Bagi pengguna yang sering menggulir media sosial atau berpindah aplikasi, fitur ini memberi kesan gerak layar yang lebih halus. itel juga membekali layar tersebut dengan Wet and Oily Touch Control, sehingga layar tetap responsif saat tangan basah atau berminyak.

Performa sederhana, tapi sudah pakai Android 15 Go

Untuk dapur pacu, itel Zeno 200 mengandalkan chipset Unisoc T7250. Chip ini dipasangkan dengan RAM 4GB LPDDR4X dan memori internal 128GB.

Sistem operasinya sudah memakai Android 15 Go Edition. Kombinasi ini ditujukan agar perangkat tetap ringan digunakan, meski tetap mengikuti versi sistem yang lebih baru.

Fitur AI ikut dibawa ke kelas murah

Salah satu daya tarik utama Zeno 200 ada pada fitur berbasis kecerdasan buatan. itel menambahkan AI Imaging untuk memperbaiki kualitas foto secara otomatis, AI Expand untuk memperluas latar belakang, dan AI Remover untuk menghapus objek yang tidak diinginkan hanya dengan satu ketukan.
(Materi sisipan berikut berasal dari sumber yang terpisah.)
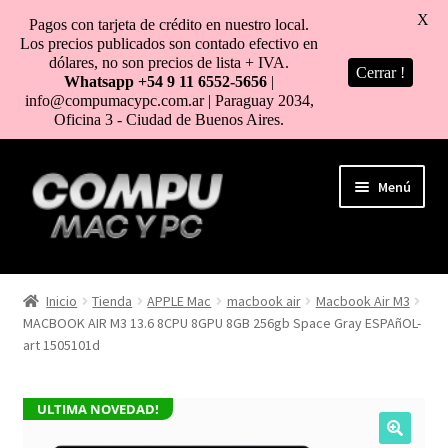
X
Pagos con tarjeta de crédito en nuestro local.
Los precios publicados son contado efectivo en
dólares, no son precios de lista + IVA.
Cerrar !
Whatsapp +54 9 11 6552-5656
|
info@compumacypc.com.ar | Paraguay 2034,
Oficina 3 - Ciudad de Buenos Aires.
Ir
Ir
Menú
a
al
la
contenido
navegación
HOME
Inicio
Tienda
APPLE Mac
macbook air
Macbook Air M3
MACBOOK AIR M3 13.6 8CPU 8GPU 8GB 256gb Space Gray ESPAñOL-
TIENDA
art 1505101d
COMO COMPRAR
ULTIMA NOVEDAD!
MI CUENTA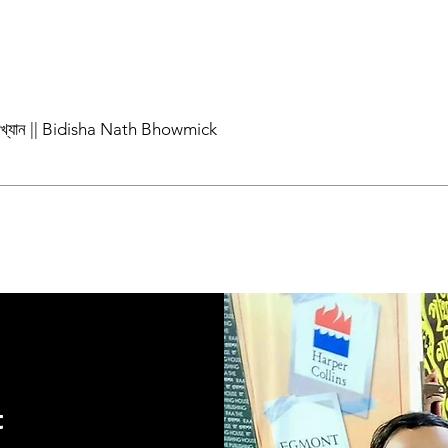
পাখ্যান || Bidisha Nath Bhowmick
t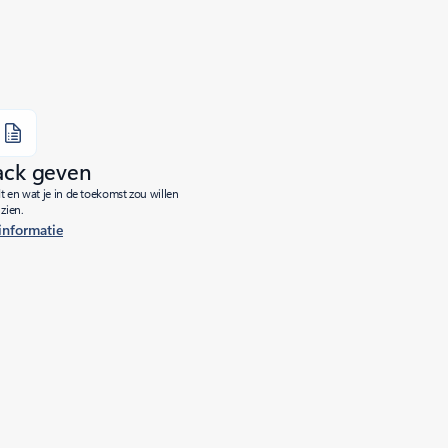
ack geven
dt en wat je in de toekomst zou willen
zien.
informatie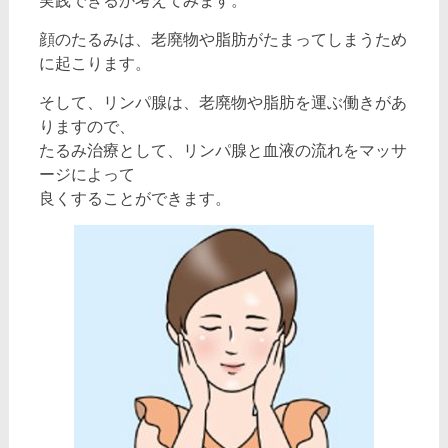
実践できるか考えてみます。
顔のたるみは、老廃物や脂肪がたまってしまうため
に起こります。
そして、リンパ腺は、老廃物や脂肪を運ぶ働きがあ
りますので、
たるみ治療として、リンパ腺と血液の流れをマッサ
ージによって
良くすることができます。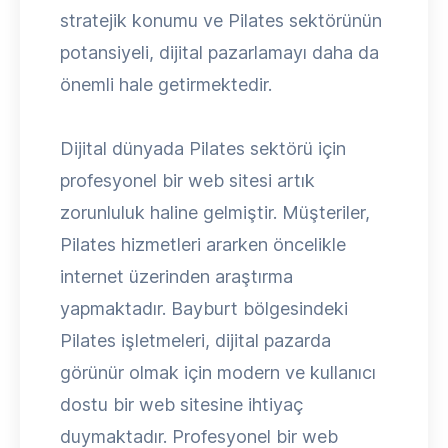
stratejik konumu ve Pilates sektörünün
potansiyeli, dijital pazarlamayı daha da
önemli hale getirmektedir.
Dijital dünyada Pilates sektörü için
profesyonel bir web sitesi artık
zorunluluk haline gelmiştir. Müşteriler,
Pilates hizmetleri ararken öncelikle
internet üzerinden araştırma
yapmaktadır. Bayburt bölgesindeki
Pilates işletmeleri, dijital pazarda
görünür olmak için modern ve kullanıcı
dostu bir web sitesine ihtiyaç
duymaktadır. Profesyonel bir web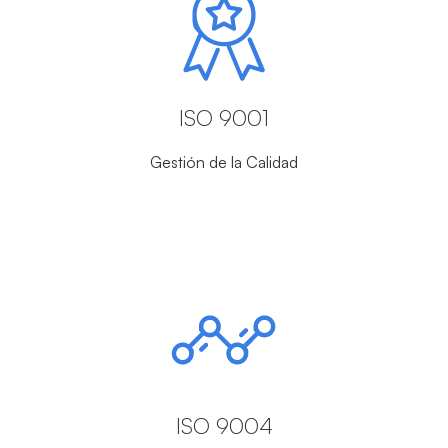
ISO 9001
Gestión de la Calidad
ISO 9004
Kehadiran fitur seperti ini membuat Zeno 200 terlihat lebih agresif dibanding banyak ponsel entry-level lain. Di kelas harga sejutaan, fitur AI semacam ini masih belum terlalu umum ditemui.

Baterai besar dan klaim ketahanan tinggi

itel Zeno 200 juga membawa baterai 5.000mAh dengan pengisian daya 15W. Untuk penggunaan harian, kapasitas ini masih menjadi salah satu poin penting bagi pengguna yang mengutamakan daya tahan.
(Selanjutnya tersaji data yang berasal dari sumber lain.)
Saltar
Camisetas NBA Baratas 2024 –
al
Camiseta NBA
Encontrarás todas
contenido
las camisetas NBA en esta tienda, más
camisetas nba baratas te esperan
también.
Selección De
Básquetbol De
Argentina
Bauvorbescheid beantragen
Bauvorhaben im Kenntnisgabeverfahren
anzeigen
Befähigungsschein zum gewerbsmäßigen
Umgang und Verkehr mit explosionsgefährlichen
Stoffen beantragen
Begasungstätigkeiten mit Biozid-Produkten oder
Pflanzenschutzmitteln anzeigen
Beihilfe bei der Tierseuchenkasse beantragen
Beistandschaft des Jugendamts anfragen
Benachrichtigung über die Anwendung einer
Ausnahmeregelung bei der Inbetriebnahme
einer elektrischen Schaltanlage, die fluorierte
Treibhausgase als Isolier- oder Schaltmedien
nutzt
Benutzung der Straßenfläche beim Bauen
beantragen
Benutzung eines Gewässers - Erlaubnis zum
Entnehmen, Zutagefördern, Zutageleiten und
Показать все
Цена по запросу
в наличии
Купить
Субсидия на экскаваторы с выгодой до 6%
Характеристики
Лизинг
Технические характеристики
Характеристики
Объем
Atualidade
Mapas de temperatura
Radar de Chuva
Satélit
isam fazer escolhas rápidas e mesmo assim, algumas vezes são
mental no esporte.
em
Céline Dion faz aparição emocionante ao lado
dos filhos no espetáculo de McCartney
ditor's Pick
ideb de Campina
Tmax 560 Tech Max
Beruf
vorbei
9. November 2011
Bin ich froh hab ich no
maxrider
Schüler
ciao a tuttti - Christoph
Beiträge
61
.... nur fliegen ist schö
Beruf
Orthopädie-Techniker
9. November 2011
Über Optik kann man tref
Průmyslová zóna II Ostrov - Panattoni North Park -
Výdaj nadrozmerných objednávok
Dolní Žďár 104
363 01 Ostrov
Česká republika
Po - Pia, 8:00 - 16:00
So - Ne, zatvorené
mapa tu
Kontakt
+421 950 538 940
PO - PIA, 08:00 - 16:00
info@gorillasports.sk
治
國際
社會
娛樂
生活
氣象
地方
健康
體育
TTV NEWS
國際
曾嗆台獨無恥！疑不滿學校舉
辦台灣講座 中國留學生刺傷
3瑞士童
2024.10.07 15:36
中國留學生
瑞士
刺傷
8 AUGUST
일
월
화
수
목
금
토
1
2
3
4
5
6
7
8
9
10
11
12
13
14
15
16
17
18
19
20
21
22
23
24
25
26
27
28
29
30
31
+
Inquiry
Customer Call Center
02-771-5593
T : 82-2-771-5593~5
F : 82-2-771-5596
Selain itu, ponsel ini sudah mengantongi sertifikasi IP65 untuk ketahanan terhadap debu dan percikan air. itel juga menyebut perangkat ini memiliki military-grade durability, sehingga sisi ketangguhannya ikut diperhatikan selain desain dan fitur.
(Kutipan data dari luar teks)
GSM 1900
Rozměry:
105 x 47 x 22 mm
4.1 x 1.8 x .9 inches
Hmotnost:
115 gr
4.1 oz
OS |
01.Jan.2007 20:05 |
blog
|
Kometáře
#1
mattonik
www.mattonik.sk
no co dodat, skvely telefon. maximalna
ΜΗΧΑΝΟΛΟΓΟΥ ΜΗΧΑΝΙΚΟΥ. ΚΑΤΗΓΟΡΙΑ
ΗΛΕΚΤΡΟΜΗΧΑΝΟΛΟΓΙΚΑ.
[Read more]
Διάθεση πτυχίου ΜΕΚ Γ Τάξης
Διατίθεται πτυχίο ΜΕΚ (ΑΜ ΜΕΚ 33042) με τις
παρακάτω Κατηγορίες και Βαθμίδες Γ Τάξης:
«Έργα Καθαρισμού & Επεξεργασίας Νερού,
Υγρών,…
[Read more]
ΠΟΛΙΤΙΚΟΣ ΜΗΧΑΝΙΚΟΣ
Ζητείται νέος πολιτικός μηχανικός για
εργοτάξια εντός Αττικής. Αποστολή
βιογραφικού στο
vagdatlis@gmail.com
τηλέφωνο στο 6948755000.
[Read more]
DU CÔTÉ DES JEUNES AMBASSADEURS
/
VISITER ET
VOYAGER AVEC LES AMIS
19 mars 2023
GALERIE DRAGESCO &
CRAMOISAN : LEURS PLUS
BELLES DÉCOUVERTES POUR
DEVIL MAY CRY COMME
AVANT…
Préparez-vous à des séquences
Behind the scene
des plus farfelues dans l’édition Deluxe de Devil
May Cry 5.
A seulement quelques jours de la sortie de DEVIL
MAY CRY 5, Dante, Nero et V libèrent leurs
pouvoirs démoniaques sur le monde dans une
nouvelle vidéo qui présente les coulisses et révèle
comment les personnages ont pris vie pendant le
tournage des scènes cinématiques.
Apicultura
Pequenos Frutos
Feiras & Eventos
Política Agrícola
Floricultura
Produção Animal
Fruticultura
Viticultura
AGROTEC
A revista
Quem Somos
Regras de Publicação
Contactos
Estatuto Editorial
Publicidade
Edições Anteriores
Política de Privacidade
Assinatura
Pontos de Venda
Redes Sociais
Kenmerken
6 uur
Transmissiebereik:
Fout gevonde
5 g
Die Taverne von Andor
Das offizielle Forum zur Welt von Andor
Perusahaan bahkan menjanjikan “4 years of fluency” untuk perangkat ini. Klaim itu mengarah pada optimasi agar ponsel tetap nyaman dipakai hingga empat tahun ke depan.

Harga yang jadi senjata utama

Dengan harga sekitar Rs 10.399, itel Zeno 200 masuk ke kategori yang sangat kompetitif di pasar India. Di level ini, kombinasi desain premium, layar 120Hz, baterai besar, dan fitur AI menjadi nilai jual yang sulit diabaikan.

Untuk pasar Indonesia, perangkat ini belum diumumkan secara resmi. Namun, melihat rekam jejak itel yang kerap membawa produk serupa ke Tanah Air, peluang kehadiran Zeno 200 atau model kembarannya tetap terbuka dalam waktu dekat.